-------- Data to process --------

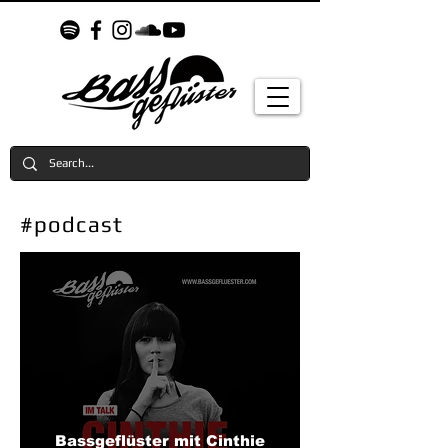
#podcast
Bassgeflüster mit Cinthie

--------
-------- Data to process --------

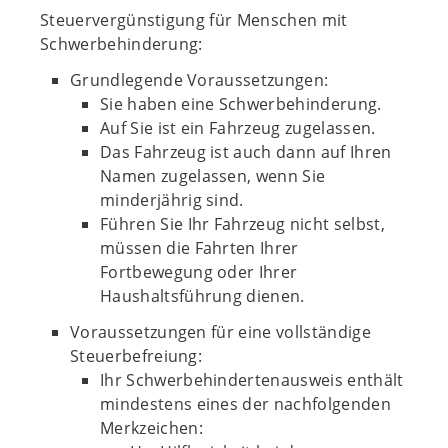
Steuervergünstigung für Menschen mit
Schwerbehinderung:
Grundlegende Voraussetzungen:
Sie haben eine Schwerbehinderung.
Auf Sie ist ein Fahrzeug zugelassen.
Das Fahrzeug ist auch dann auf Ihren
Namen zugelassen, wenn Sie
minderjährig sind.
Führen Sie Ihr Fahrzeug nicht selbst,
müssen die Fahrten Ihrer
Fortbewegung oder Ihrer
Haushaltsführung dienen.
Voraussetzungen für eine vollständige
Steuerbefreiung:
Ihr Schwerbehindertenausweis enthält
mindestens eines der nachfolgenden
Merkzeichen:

--------

Directions: Reproduce exactly the section above that begins at the line containing "Steuervergünstigung für Menschen mit" and ends at the line containing "minderjährig sind.", leaving out all other lines.

Answer:
Steuervergünstigung für Menschen mit
Schwerbehinderung:
Grundlegende Voraussetzungen:
Sie haben eine Schwerbehinderung.
Auf Sie ist ein Fahrzeug zugelassen.
Das Fahrzeug ist auch dann auf Ihren
Namen zugelassen, wenn Sie
minderjährig sind.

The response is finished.